The Maine Bureau of Taxation introduced the managed audit approach based on the success of its Cooperative Compliance Review (CCR). Maine's CCR audit begins with discussion between a taxpayer and an auditor, with cooperation established from the first audit contact. The taxpayer and auditor determine areas of agreement and then target any areas of concern; a schedule of work is agreed on. The emphasis is on auditing existing computer records, with the state auditor providing regular reviews of the audit's progress.


Kansas is considering a legislative proposal authorizing the Director of Taxation to enter into managed audit agreements with certain taxpayers. The legislation (SB 410), approved by the Senate, will reduce the interest rate on delinquent sales and use tax liabilities by 50%.

Taxpayers interested in participating in a managed self-audit should consider working with an adviser familiar with the process, who can help explain the process, prepare for meetings with an auditor and perform the detail work. In addition, taxpayers need to be sure they understand their responsibilities under an agreement and have the resources necessary to complete the detail work within the deadline. Taxpayers concerned about the time commitment required in a self-audit have enlisted the assistance of outside consultants knowledgeable in state taxes.
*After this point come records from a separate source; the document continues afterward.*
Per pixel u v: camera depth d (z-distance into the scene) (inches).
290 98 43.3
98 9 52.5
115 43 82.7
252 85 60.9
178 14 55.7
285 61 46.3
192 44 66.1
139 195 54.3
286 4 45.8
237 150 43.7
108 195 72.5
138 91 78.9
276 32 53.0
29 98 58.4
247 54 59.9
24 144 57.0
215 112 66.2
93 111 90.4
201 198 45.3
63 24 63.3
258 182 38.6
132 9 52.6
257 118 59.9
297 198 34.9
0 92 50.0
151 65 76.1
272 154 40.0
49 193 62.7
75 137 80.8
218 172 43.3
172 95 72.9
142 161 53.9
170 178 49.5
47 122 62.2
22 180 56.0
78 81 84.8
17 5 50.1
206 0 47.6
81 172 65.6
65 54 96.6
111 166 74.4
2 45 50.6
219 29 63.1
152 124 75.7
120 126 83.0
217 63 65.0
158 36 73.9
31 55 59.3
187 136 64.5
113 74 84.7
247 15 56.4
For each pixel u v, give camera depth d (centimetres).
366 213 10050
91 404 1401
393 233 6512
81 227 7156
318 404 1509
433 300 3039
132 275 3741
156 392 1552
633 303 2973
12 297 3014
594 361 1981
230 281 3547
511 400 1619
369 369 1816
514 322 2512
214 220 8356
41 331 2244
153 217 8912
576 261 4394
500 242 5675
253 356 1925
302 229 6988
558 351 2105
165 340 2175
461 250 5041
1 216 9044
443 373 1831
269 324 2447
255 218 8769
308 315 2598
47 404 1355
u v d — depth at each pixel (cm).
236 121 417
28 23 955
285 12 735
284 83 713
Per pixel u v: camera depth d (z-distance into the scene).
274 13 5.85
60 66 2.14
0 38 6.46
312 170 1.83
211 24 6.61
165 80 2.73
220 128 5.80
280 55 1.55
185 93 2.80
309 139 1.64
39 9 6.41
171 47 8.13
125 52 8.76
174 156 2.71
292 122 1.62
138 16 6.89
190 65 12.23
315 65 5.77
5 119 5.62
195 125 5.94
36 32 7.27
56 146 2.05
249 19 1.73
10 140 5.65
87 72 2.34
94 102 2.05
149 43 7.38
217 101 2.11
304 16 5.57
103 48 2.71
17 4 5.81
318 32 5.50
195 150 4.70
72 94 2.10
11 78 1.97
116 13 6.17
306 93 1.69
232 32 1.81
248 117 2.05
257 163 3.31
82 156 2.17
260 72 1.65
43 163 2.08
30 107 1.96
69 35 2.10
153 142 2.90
It is advisable to contact an administrator prior to receipt of an audit notice, to discuss the possibility of a managed self-audit. Some state administrators may be more willing to agree to the process before department resources are allocated. In addition, some states may reduce the interest owed on any outstanding liability if a taxpayer makes the first move. Most of all, acting in good faith when setting the scope of the review and performing the detail work deters state administrators from rightfully assessing penalties and interest. Further, not acting in good faith may preclude a taxpayer from future managed self-audits or managed compliance agreements.

Managed Compliance Agreements

These agreements streamline the sales and use tax compliance and administrative function on a prospective basis. As with managed self-audits, a state's ability to enter into a managed compliance agreement may result from legislation or from administrative policy, based on the implicit authority granted to administrative agencies under the general sales and use tax statutes.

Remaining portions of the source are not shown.